- **Assigned task**
Please copy out the text of all the records below, swapping every "Kuansing" for "Kuantan Singingi" and changing nothing else. Leave the pictures out of your answer.

- **Dataset content**
++++

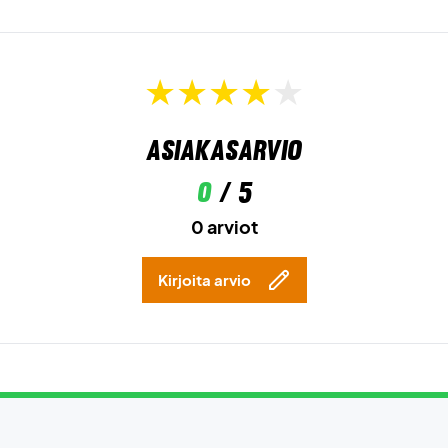
Asiakasarvio
0
/ 5
0 arviot
Kirjoita arvio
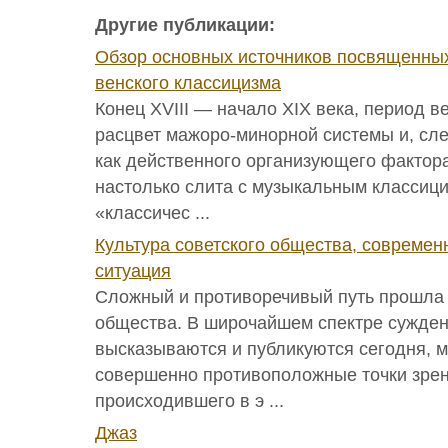
Другие публикации:
Обзор основных источников посвященны
венского классицизма
Конец XVIII — начало XIX века, период 
расцвет мажоро-минорной системы и, сл
как действенного организующего фактора
настолько слита с музыкальным классици
«классичес ...
Культура советского общества, современ
ситуация
Сложный и противоречивый путь прошла 
общества. В широчайшем спектре сужден
высказываются и публикуются сегодня, 
совершенно противоположные точки зрен
происходившего в э ...
Джаз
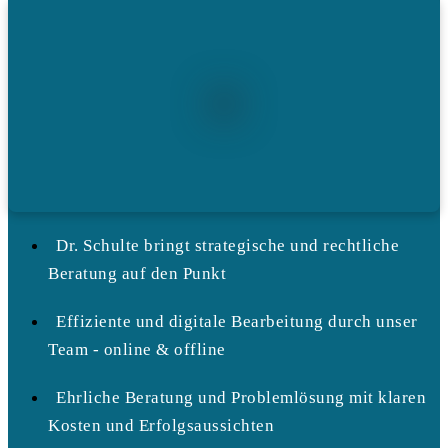
Dr. Schulte bringt strategische und rechtliche
Beratung auf den Punkt
Effiziente und digitale Bearbeitung durch unser
Team - online & offline
Ehrliche Beratung und Problemlösung mit klaren
Kosten und Erfolgsaussichten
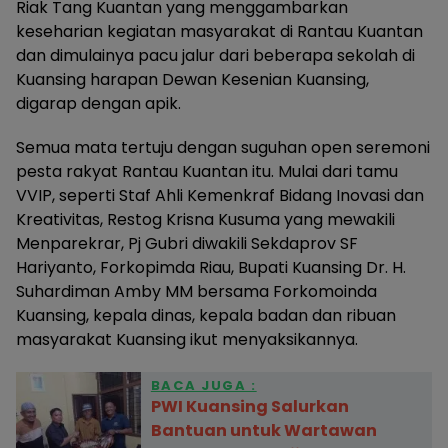
Riak Tang Kuantan yang menggambarkan
keseharian kegiatan masyarakat di Rantau Kuantan
dan dimulainya pacu jalur dari beberapa sekolah di
Kuansing harapan Dewan Kesenian Kuansing,
digarap dengan apik.
Semua mata tertuju dengan suguhan open seremoni
pesta rakyat Rantau Kuantan itu. Mulai dari tamu
VVIP, seperti Staf Ahli Kemenkraf Bidang Inovasi dan
Kreativitas, Restog Krisna Kusuma yang mewakili
Menparekrar, Pj Gubri diwakili Sekdaprov SF
Hariyanto, Forkopimda Riau, Bupati Kuansing Dr. H.
Suhardiman Amby MM bersama Forkomoinda
Kuansing, kepala dinas, kepala badan dan ribuan
masyarakat Kuansing ikut menyaksikannya.
BACA JUGA :
PWI Kuansing Salurkan
Bantuan untuk Wartawan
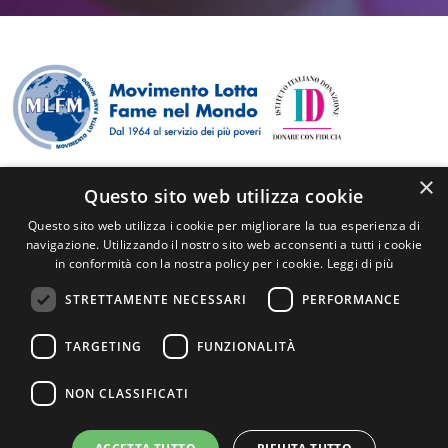
×
© Copyright - Tutti i diritti sono riservati
Questo sito web utilizza cookie
P.I./C.F. 84511630158
Questo sito web utilizza i cookie per migliorare la tua esperienza di
info@mlfm.it
navigazione. Utilizzando il nostro sito web acconsenti a tutti i cookie
+39 0371420766
in conformità con la nostra policy per i cookie.
Leggi di più
Via Togliatti, 18 - 26900 Lodi
STRETTAMENTE NECESSARI
PERFORMANCE
Privacy
|
Cookie policy
TARGETING
FUNZIONALITÀ
NON CLASSIFICATI
Scrivici su WhatsApp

++++

- **Result of this task**
Asiakasarvio
0
/ 5
0 arviot
Kirjoita arvio
Другие публикации:
Обзор основных источников посвященны
венского классицизма
Конец XVIII — начало XIX века, период 
расцвет мажоро-минорной системы и, сл
как действенного организующего фактора
настолько слита с музыкальным классици
«классичес ...
Культура советского общества, современ
ситуация
Сложный и противоречивый путь прошла 
общества. В широчайшем спектре сужден
высказываются и публикуются сегодня, 
совершенно противоположные точки зрен
происходившего в э ...
Джаз
Dr. Schulte bringt strategische und rechtliche
Beratung auf den Punkt
Effiziente und digitale Bearbeitung durch unser
Team - online & offline
Ehrliche Beratung und Problemlösung mit klaren
Kosten und Erfolgsaussichten
Riak Tang Kuantan yang menggambarkan
keseharian kegiatan masyarakat di Rantau Kuantan
dan dimulainya pacu jalur dari beberapa sekolah di
Kuantan Singingi harapan Dewan Kesenian Kuantan Singingi,
digarap dengan apik.
Semua mata tertuju dengan suguhan open seremoni
pesta rakyat Rantau Kuantan itu. Mulai dari tamu
VVIP, seperti Staf Ahli Kemenkraf Bidang Inovasi dan
Kreativitas, Restog Krisna Kusuma yang mewakili
Menparekrar, Pj Gubri diwakili Sekdaprov SF
Hariyanto, Forkopimda Riau, Bupati Kuantan Singingi Dr. H.
Suhardiman Amby MM bersama Forkomoinda
Kuantan Singingi, kepala dinas, kepala badan dan ribuan
masyarakat Kuantan Singingi ikut menyaksikannya.
BACA JUGA :
PWI Kuantan Singingi Salurkan
Bantuan untuk Wartawan
×
© Copyright - Tutti i diritti sono riservati
Questo sito web utilizza cookie
P.I./C.F. 84511630158
Questo sito web utilizza i cookie per migliorare la tua esperienza di
info@mlfm.it
navigazione. Utilizzando il nostro sito web acconsenti a tutti i cookie
+39 0371420766
in conformità con la nostra policy per i cookie.
Leggi di più
Via Togliatti, 18 - 26900 Lodi
STRETTAMENTE NECESSARI
PERFORMANCE
Privacy
|
Cookie policy
TARGETING
FUNZIONALITÀ
NON CLASSIFICATI
Scrivici su WhatsApp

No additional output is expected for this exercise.